The Big Questions: Author Jen Lancaster on bucket lists, conservatism and (not) writing about sex
Jen Lancaster has built a career on reinventing herself. In “Such a
Pretty Fat,” she tackled weight loss. In “My
Fair Lazy,” she sought high culture. In “The Tao of
Martha,” she lived a life informed by
Martha Stewart.
In recent years,
Lancaster has also reinvented herself as a novelist, most recently with the sibling rivalry of “
Twisted Sisters” and time-traveling delirium of “
Here I Go Again.”
A
Lake Forest transplant, Lancaster is also our guest editor for the
Lake Forester this week, championing
Habitat for Humanity as her charity.
Below is an excerpt of our wide-ranging conversation, which included musings on regret, “
Twilight,” her bucket list and why she’ll never write a sex scene.
You can listen to the entire interview on our podcast “
The Big Questions,” available on iTunes, SoundCloud and YouTube.
Q: Two years ago, while writing “The Tao of Martha” you overcame your fear of
Halloween, right?
Lancaster: I had been terrified of Halloween my entire adult life.
Loved it as a kid, but the minute I got out of college, there were little kids at my door demanding candy; which,
No. 1, I couldn’t afford, and,
No. 2, if I had candy, it would be mine. So, I started to avoid Halloween.

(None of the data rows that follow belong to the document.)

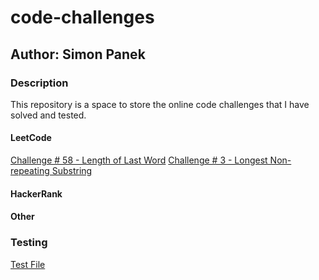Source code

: # code-challenges

## Author: Simon Panek

### Description

This repository is a space to store the online code challenges that I have solved and tested.

#### LeetCode

[Challenge # 58 - Length of Last Word](./src/leetCode58.js)
[Challenge # 3 - Longest Non-repeating Substring](./src/leetCode3.js)

#### HackerRank

#### Other

### Testing

[Test File](./_test_/index.test.js)
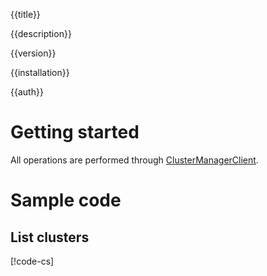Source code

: {{title}}

{{description}}

{{version}}

{{installation}}

{{auth}}

# Getting started

All operations are performed through
[ClusterManagerClient](obj/api/Google.Cloud.Container.V1.ClusterManagerClient.yml).

# Sample code

## List clusters

[!code-cs[](obj/snippets/Google.Cloud.Container.V1.ClusterManagerClient.txt#ListAllClusters)]
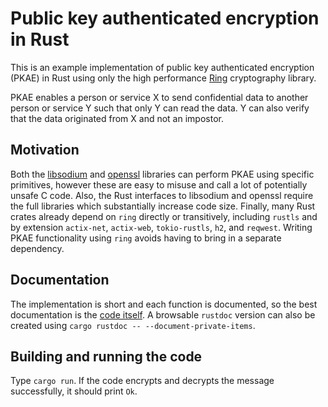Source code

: # Public key authenticated encryption in Rust

This is an example implementation of public key authenticated encryption (PKAE)
in Rust using only the high performance [Ring](https://github.com/briansmith/ring)
cryptography library.

PKAE enables a person or service X to send confidential data to another person
or service Y such that only Y can read the data. Y can also verify that the data
originated from X and not an impostor.

## Motivation

Both the [libsodium](https://doc.libsodium.org/public-key_cryptography/authenticated_encryption)
and [openssl](https://www.openssl.org/docs/manmaster/man7/evp.html) libraries
can perform PKAE using specific primitives, however these are easy to misuse and
call a lot of potentially unsafe C code. Also, the Rust interfaces to libsodium
and openssl require the full libraries which substantially increase code size.
Finally, many Rust crates already depend on `ring` directly or transitively,
including `rustls` and by extension `actix-net`, `actix-web`, `tokio-rustls`, 
`h2`, and `reqwest`. Writing PKAE functionality using `ring` avoids having to
bring in a separate dependency.

## Documentation

The implementation is short and each function is documented, so the best
documentation is the [code itself](src/main.rs). A browsable `rustdoc` version
can also be created using `cargo rustdoc -- --document-private-items`.

## Building and running the code

Type `cargo run`. If the code encrypts and decrypts the message successfully, it
should print `Ok`.
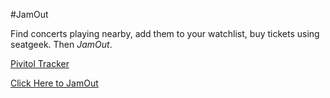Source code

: #JamOut

 Find concerts playing nearby, add them to your watchlist, buy tickets using seatgeek. Then _JamOut_.

 [Pivitol Tracker](https://www.pivotaltracker.com/s/projects/1047994)

 [Click Here to JamOut](http://strawberry-cake-2450.herokuapp.com/)






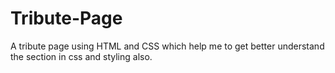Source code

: # Tribute-Page
A tribute page using HTML and CSS which help me to get better understand the section in css and styling also.
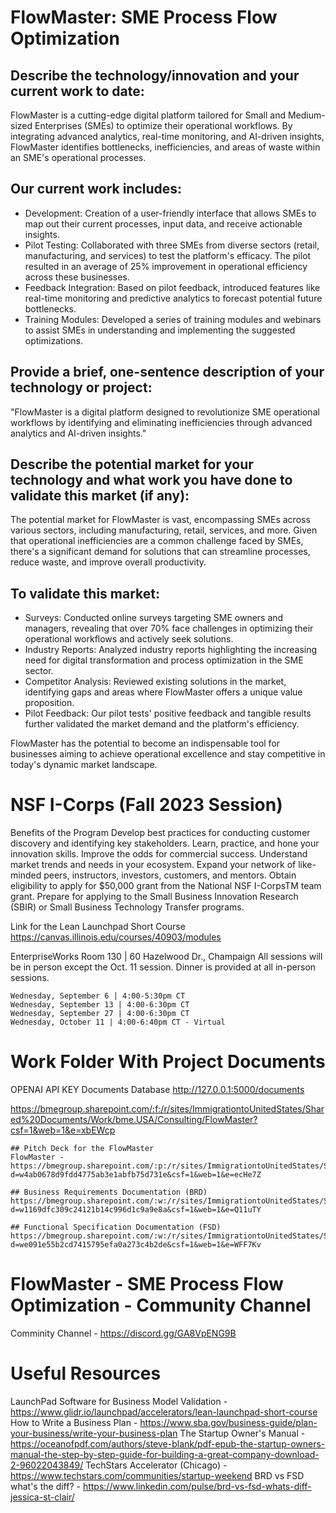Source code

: # FlowMaster: SME Process Flow Optimization

## Describe the technology/innovation and your current work to date:  
FlowMaster is a cutting-edge digital platform tailored for Small and Medium-sized Enterprises (SMEs) to optimize their operational workflows. By integrating advanced analytics, real-time monitoring, and AI-driven insights, FlowMaster identifies bottlenecks, inefficiencies, and areas of waste within an SME's operational processes.

## Our current work includes:
- Development: Creation of a user-friendly interface that allows SMEs to map out their current processes, input data, and receive actionable insights.
- Pilot Testing: Collaborated with three SMEs from diverse sectors (retail, manufacturing, and services) to test the platform's efficacy. The pilot resulted in an average of 25% improvement in operational efficiency across these businesses.
- Feedback Integration: Based on pilot feedback, introduced features like real-time monitoring and predictive analytics to forecast potential future bottlenecks.
- Training Modules: Developed a series of training modules and webinars to assist SMEs in understanding and implementing the suggested optimizations.

## Provide a brief, one-sentence description of your technology or project:  
"FlowMaster is a digital platform designed to revolutionize SME operational workflows by identifying and eliminating inefficiencies through advanced analytics and AI-driven insights."

## Describe the potential market for your technology and what work you have done to validate this market (if any):  
The potential market for FlowMaster is vast, encompassing SMEs across various sectors, including manufacturing, retail, services, and more. Given that operational inefficiencies are a common challenge faced by SMEs, there's a significant demand for solutions that can streamline processes, reduce waste, and improve overall productivity.

## To validate this market:
- Surveys: Conducted online surveys targeting SME owners and managers, revealing that over 70% face challenges in optimizing their operational workflows and actively seek solutions.
- Industry Reports: Analyzed industry reports highlighting the increasing need for digital transformation and process optimization in the SME sector.
- Competitor Analysis: Reviewed existing solutions in the market, identifying gaps and areas where FlowMaster offers a unique value proposition.
- Pilot Feedback: Our pilot tests' positive feedback and tangible results further validated the market demand and the platform's efficiency.

FlowMaster has the potential to become an indispensable tool for businesses aiming to achieve operational excellence and stay competitive in today's dynamic market landscape.

# NSF I-Corps (Fall 2023 Session)
Benefits of the Program
Develop best practices for conducting customer discovery and identifying key stakeholders.
Learn, practice, and hone your innovation skills.
Improve the odds for commercial success.
Understand market trends and needs in your ecosystem.
Expand your network of like-minded peers, instructors, investors, customers, and mentors.
Obtain eligibility to apply for $50,000 grant from the National NSF I-CorpsTM team grant.
Prepare for applying to the Small Business Innovation Research (SBIR) or Small Business Technology Transfer programs.

Link for the Lean Launchpad Short Course https://canvas.illinois.edu/courses/40903/modules

EnterpriseWorks Room 130 | 60 Hazelwood Dr., Champaign
All sessions will be in person except the Oct. 11 session. 
Dinner is provided at all in-person sessions.

    Wednesday, September 6 | 4:00-5:30pm CT
    Wednesday, September 13 | 4:00-6:30pm CT
    Wednesday, September 27 | 4:00-6:30pm CT
    Wednesday, October 11 | 4:00-6:40pm CT - Virtual

# Work Folder With Project Documents

OPENAI API KEY
Documents Database http://127.0.0.1:5000/documents

https://bmegroup.sharepoint.com/:f:/r/sites/ImmigrationtoUnitedStates/Shared%20Documents/Work/bme.USA/Consulting/FlowMaster?csf=1&web=1&e=xbEWcp

    ## Pitch Deck for the FlowMaster
    FlowMaster - https://bmegroup.sharepoint.com/:p:/r/sites/ImmigrationtoUnitedStates/Shared%20Documents/Work/bme.USA/Consulting/FlowMaster/FlowMaster.pptx?d=w4ab0678d9fdd4775ab3e1abfb75d731e&csf=1&web=1&e=ecHe7Z

    ## Business Requirements Documentation (BRD)
    https://bmegroup.sharepoint.com/:w:/r/sites/ImmigrationtoUnitedStates/Shared%20Documents/Work/bme.USA/Consulting/FlowMaster/7.%20Business%20Requirement%20Document.docx?d=w1169dfc309c24121b14c996d1c9a9e8a&csf=1&web=1&e=Q11uTY

    ## Functional Specification Documentation (FSD)
    https://bmegroup.sharepoint.com/:w:/r/sites/ImmigrationtoUnitedStates/Shared%20Documents/Work/bme.USA/Consulting/FlowMaster/8.%20Functional%20Specification%20Document.docx?d=we091e55b2cd7415795efa0a273c4b2de&csf=1&web=1&e=WFF7Kv


# FlowMaster - SME Process Flow Optimization - Community Channel
Comminity Channel - https://discord.gg/GA8VpENG9B

# Useful Resources
LaunchPad Software for Business Model Validation - https://www.glidr.io/launchpad/accelerators/lean-launchpad-short-course
How to Write a Business Plan - https://www.sba.gov/business-guide/plan-your-business/write-your-business-plan
The Startup Owner's Manual - https://oceanofpdf.com/authors/steve-blank/pdf-epub-the-startup-owners-manual-the-step-by-step-guide-for-building-a-great-company-download-2-96022043849/
TechStars Accelerator (Chicago) - https://www.techstars.com/communities/startup-weekend
BRD vs FSD what's the diff? - https://www.linkedin.com/pulse/brd-vs-fsd-whats-diff-jessica-st-clair/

So, part of the whole Martha Stewart thing is: Halloween is kind of her
Super Bowl. So we had to recognize Halloween. I went all out. I did costumes. I decorated the house. I put glitter on pumpkins, which was the greatest thing to ever happen to me in my entire life.
Q: Am I remembering this right? You called glitter the
STD of the crafting world?
Lancaster: It is the STD of the crafting world because it never, ever goes away. If you look at the floor still, there’s glitter here from two years ago.
So I went all out and I bought — and this still makes me angry — I bought
200 full size candy bars, because I wanted to be the house that kids came to and remembered 30 years later saying, “
Oh my God, that one place gave us full-size
Snickers bars!” So I got all ready. I had everything set. I faced my fear of Halloween and my husband and I sat in the dining room and drank wine on Halloween night waiting for kids who never showed up. We didn’t get one trick-or-treater. Not one.
Q: So how is this Halloween going to be different?
Lancaster:
Halloween, I’m not really going to do this year. I’m on deadline for another book.
It’s called, “I
Regret Nothing.”
Q: It’s your bucket list book, right?
Lancaster:
Sure, it’s a bucket list book. And there were some things that I really wanted to accomplish. I wanted to learn to ride a bicycle. I hadn’t been on a bike since I was 12 and that seems just really shameful, that I’m this age and I didn’t know how to ride a bike.
I learned to speak
Italian, somewhat. Definitely enough to get around in
Italy. My grandfather always used to swear at my grandmother in Italian. He would say, “La nonna è la prostituta del diavolo.” I always thought that was lovely, but he was saying, “Your grandmother is the whore of the devil.” That’s not nice.
I didn’t know that for years.
What else did I do? Oh, I wanted to recreate a playlist.
I’ve been listening to the same stupid music since
1982 and if I hear “
Take On Me” one more time, something bad is going to happen.
I love everything about the ’80s and
New Wave, but I realized I was stuck there. So I decided to discover this entirely new playlist. And what I landed on was really early ’90s
Hip Hop.
There is nothing in my life that relates to this struggle, but I love it so much. But I swear to you, I’m going to get arrested. Because every time I’m in the car with the top down,
Easy E comes on in a school zone. I’m going to go on a list.